[ENTRIES SHOWN Boundary: Start]

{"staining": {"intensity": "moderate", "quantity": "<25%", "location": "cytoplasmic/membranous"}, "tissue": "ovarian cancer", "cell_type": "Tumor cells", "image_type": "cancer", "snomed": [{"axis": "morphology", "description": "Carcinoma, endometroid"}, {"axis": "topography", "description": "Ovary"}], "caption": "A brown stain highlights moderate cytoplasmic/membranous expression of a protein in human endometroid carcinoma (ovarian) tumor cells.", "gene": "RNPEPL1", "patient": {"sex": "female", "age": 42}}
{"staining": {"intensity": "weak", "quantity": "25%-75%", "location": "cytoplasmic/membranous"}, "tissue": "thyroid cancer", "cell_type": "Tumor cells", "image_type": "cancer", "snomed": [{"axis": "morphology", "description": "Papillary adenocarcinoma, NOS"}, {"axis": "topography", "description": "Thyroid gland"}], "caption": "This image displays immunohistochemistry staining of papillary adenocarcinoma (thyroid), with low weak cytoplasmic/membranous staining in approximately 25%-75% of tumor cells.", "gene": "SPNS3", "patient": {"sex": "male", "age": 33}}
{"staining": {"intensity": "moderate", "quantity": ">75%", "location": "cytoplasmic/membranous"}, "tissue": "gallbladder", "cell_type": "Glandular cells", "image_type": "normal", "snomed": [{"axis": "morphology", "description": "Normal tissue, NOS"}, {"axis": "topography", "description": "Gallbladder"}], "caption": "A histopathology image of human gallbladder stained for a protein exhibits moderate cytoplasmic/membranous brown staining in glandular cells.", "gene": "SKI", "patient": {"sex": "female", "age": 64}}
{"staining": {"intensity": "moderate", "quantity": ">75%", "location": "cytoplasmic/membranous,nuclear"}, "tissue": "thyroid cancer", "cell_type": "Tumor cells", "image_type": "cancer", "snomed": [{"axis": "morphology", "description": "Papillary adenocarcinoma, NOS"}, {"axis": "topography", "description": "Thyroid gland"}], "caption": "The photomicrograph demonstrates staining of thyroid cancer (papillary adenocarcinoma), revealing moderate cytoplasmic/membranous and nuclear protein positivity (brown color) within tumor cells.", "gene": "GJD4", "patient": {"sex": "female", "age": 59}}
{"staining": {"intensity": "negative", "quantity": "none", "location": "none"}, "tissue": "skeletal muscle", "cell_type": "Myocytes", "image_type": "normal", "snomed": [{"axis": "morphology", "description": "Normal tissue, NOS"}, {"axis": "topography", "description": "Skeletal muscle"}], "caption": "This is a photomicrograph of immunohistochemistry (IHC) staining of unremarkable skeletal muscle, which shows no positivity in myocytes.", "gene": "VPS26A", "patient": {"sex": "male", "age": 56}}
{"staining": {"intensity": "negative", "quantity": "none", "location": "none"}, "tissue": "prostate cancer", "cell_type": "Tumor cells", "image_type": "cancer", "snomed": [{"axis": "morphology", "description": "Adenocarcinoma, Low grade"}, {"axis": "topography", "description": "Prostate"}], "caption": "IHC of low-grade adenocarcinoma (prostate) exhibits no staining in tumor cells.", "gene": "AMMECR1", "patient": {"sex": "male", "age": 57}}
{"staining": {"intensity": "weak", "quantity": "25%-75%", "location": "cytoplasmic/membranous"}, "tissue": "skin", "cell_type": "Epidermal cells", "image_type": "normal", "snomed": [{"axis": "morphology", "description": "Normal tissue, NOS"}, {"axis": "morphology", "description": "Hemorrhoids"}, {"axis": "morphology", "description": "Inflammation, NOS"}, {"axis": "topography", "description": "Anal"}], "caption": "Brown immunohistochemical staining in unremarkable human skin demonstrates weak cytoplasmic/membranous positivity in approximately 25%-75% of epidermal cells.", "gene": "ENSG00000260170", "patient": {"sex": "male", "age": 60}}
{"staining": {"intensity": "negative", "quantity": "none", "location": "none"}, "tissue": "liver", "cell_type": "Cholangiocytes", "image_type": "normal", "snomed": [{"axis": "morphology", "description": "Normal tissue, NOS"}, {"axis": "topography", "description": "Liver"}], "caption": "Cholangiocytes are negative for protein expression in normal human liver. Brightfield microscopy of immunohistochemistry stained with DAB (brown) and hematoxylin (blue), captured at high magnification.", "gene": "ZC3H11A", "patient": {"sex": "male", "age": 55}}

[ENTRIES SHOWN Boundary: End]

**TO DO**
Using the records above, restate word for word the lines from the one with "histopathology image of" through the one with "is a photomicrograph", both included.

**EXERCISE OUTPUT**
{"staining": {"intensity": "moderate", "quantity": ">75%", "location": "cytoplasmic/membranous"}, "tissue": "gallbladder", "cell_type": "Glandular cells", "image_type": "normal", "snomed": [{"axis": "morphology", "description": "Normal tissue, NOS"}, {"axis": "topography", "description": "Gallbladder"}], "caption": "A histopathology image of human gallbladder stained for a protein exhibits moderate cytoplasmic/membranous brown staining in glandular cells.", "gene": "SKI", "patient": {"sex": "female", "age": 64}}
{"staining": {"intensity": "moderate", "quantity": ">75%", "location": "cytoplasmic/membranous,nuclear"}, "tissue": "thyroid cancer", "cell_type": "Tumor cells", "image_type": "cancer", "snomed": [{"axis": "morphology", "description": "Papillary adenocarcinoma, NOS"}, {"axis": "topography", "description": "Thyroid gland"}], "caption": "The photomicrograph demonstrates staining of thyroid cancer (papillary adenocarcinoma), revealing moderate cytoplasmic/membranous and nuclear protein positivity (brown color) within tumor cells.", "gene": "GJD4", "patient": {"sex": "female", "age": 59}}
{"staining": {"intensity": "negative", "quantity": "none", "location": "none"}, "tissue": "skeletal muscle", "cell_type": "Myocytes", "image_type": "normal", "snomed": [{"axis": "morphology", "description": "Normal tissue, NOS"}, {"axis": "topography", "description": "Skeletal muscle"}], "caption": "This is a photomicrograph of immunohistochemistry (IHC) staining of unremarkable skeletal muscle, which shows no positivity in myocytes.", "gene": "VPS26A", "patient": {"sex": "male", "age": 56}}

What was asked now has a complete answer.